Marcado por la violencia desde los 13 años, asesinó a 50 personas antes de cumplir los 16; hoy narra su historia alejado de la maldad y arrepentido de todo el mal que causo a tantas familias.
“Mi primer trabajo fue matar a mi tío. Yo tenía 13 años y no lo quería hacer, pero todos me apuntaban a mí y lo tuve que hacer; cuando lo hice me sentí mal, no dormí en dos semanas… ya después me daba adrenalina hacer eso”.
Ángel fue reclutado por los cárteles de las drogas en 2010 como muchos otros adolescentes en Ciudad Juárez, donde fue abordado en la secundaria donde estudiaba el segundo grado gracias a la beca que avalaba sus buenas calificaciones.
“Todo empezó cuando un hombre me dijo que tenía que trabajar con él porque si no iba a matar a toda mi familia, me empezó a dar nombres y a enseñar fotos que él tenía, y era mi familia”, comentó el adolescente, quien apenas cumplirá 17 años.
Cuando se integró al grupo delincuencial, nunca había usado un arma de fuego, ni imaginaba que llegaría a matar a cerca de 50 personas.
“Todo empezó un sábado cuando llegaron a la secundaria, me sacaron, me dijeron que si quería trabajar y mirando la necesidad de mi abuela y las amenazas decidí meterme a trabajar con ellos”, señaló.

::::::

Acciones por realizar.
(a) Según el extracto, ¿en qué año reclutaron los cárteles de las drogas a Ángel?
(b) Copia sin cambios el fragmento del extracto que comienza en "Ángel fue reclutado" y termina en "cumplirá 17 años.".

Material proporcionado.

::::::

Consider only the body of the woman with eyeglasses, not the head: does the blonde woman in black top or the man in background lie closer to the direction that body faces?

::::::

Tus respuestas.
(a) En 2010.

(b)
Ángel fue reclutado por los cárteles de las drogas en 2010 como muchos otros adolescentes en Ciudad Juárez, donde fue abordado en la secundaria donde estudiaba el segundo grado gracias a la beca que avalaba sus buenas calificaciones.
“Todo empezó cuando un hombre me dijo que tenía que trabajar con él porque si no iba a matar a toda mi familia, me empezó a dar nombres y a enseñar fotos que él tenía, y era mi familia”, comentó el adolescente, quien apenas cumplirá 17 años.